Rund 250 Kubikmeter Boden sind aus der 26 Meter langen und 9 Meter breiten Kirche bislang abtransportiert worden. Der Innenraum wurde mit Kies aufgefüllt. Bei diesen Erdumschichtungen kamen auch die beiden historischen Fliesen ans Tageslicht. „Andere wertvolle Steine haben wir gesichert und zum späteren Wiederaufbau der Wände an die Seite geräumt“, sagt Rolf Oberschelp. Den früheren Leiter des Bielefelder Immobilien-Servicebetriebes, inzwischen 69 Jahre alt und pensioniert, konnte der Historische Verein als ehrenamtlichen bautechnischen Berater gewinnen.

Er betont, dass es nicht darum gehe, die Kirche komplett wieder aufzubauen. Ziel sei, den Istzustand zu konservieren, indem die Grundmauern mit Einzelsteinen ergänzt und nach oben hin als Frostschutz wasserabweisend verputzt würden. Aktuelle machen die Altbauspezialisten der Lemgoer Firma Kramp & Kramp das Altarfundament wieder sichtbar sowie den so genannten Lettner. Das ist die Stufenartige Barriere, etwa 46 Zentimeter hoch, die damals den öffentlichen Bereich vom klerikalen trennte.

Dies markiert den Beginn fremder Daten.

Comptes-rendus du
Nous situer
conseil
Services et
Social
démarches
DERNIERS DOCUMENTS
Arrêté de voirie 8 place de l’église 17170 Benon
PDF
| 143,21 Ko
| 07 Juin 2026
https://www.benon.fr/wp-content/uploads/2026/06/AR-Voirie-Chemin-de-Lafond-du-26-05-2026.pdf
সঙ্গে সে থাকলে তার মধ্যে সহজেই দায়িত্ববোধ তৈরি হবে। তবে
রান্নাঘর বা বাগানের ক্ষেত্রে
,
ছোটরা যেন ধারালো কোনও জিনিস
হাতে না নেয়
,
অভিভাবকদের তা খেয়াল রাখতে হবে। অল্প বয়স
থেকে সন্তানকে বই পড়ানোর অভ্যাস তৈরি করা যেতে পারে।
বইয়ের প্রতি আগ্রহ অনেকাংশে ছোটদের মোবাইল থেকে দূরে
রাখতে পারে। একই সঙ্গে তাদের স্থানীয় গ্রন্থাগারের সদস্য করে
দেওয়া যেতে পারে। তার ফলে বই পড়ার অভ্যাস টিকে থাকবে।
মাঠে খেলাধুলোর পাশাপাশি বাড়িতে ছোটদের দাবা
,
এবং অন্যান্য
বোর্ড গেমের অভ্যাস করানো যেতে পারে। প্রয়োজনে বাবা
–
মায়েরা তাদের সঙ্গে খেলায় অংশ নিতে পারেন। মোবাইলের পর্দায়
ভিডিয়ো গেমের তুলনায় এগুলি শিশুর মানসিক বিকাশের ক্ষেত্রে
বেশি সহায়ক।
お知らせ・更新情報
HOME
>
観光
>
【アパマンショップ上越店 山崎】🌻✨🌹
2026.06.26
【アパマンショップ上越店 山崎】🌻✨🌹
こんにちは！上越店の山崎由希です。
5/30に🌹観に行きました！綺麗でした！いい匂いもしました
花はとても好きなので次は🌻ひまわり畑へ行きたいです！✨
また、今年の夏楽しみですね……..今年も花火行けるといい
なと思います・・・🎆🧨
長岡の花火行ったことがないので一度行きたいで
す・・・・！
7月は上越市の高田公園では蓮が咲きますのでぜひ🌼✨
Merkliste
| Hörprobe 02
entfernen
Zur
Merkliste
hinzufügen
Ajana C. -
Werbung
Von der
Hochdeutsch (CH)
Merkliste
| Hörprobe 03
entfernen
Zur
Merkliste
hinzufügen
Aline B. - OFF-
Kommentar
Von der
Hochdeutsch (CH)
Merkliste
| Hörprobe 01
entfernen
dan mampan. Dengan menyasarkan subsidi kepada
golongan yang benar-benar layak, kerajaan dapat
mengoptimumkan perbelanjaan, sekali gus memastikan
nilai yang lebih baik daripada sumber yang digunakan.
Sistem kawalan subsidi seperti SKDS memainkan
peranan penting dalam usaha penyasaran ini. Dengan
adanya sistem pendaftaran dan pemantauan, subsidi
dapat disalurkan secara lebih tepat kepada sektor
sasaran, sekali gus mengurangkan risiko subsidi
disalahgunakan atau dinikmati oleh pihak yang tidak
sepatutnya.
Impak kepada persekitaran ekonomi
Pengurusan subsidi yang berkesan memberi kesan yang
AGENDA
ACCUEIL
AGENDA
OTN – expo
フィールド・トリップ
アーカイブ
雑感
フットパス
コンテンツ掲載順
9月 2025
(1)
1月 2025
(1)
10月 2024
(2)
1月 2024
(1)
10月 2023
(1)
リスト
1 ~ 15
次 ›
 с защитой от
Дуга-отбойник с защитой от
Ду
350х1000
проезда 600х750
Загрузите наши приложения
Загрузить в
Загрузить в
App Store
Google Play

„Den Lettner stellen wir mit Winkelstein-Elementen aus Beton rekonstruktiv her“, sagt Bérenger. „Auch der Haupteingang wird mit einer hüfthohen Betonschale verkleidet, um das bloß liegende Innenmauerwerk zu schützen. Beton“, ergänzt der Archäologe, „ist provokativ, aber auch gesund und ehrlich. Es ist dann klar ersichtlich, dass es sich um eine Ergänzung handelt.“

Eine andere Erkenntnis aus der Startphase der Sanierungsarbeiten bezieht sich auf die Kirchenwände: „Wir haben festgestellt, dass sie komplett verputzt gewesen sein müssen“, erklärt Johannes Altenberend. Die raue Oberfläche der Bau-Elemente deute an, dass diese überdeckt waren: „Der romantische Anblick des Sandsteines, den wir heute haben, war damals nicht gewollt.“

Selbst wenn am Kloster Jostberg die Baufahrzeuge und -materialien noch stören – mit etwas Fantasie fällt der Zeitsprung ins frühe 16. Jahrhundert nicht mehr schwer. Da sind sich die Archäologen einig: „Jeden Augenblick könnte ein Franziskaner-Mönch oder ein Pilger aus der Blütezeit der Anlage vorbeikommen, um nach dem Rechten zu sehen.“

Zur Geschichte des Klosters

Auf Initiative des Kaufmanns Wessel Schrage wurde das Kloster 1502 am Jostberg errichtet. Drei Jahre später beschloss die Ordensleitung, das Kloster in die Stadt Bielefeld zu verlegen, was Papst Julius II. 1507 auch erlaubte. Der Nachfolgebau, das Jodokus-Kloster in der Bielefelder Altstadt, wurde 1511 eingeweiht und 1515 fertiggestellt. Der Papst genehmigte den Abbruch der Klostergebäude Jostberg. Die Kirche sollte als Wallfahrtsort erhalten bleiben, war aber schon 1567 abgebrochen.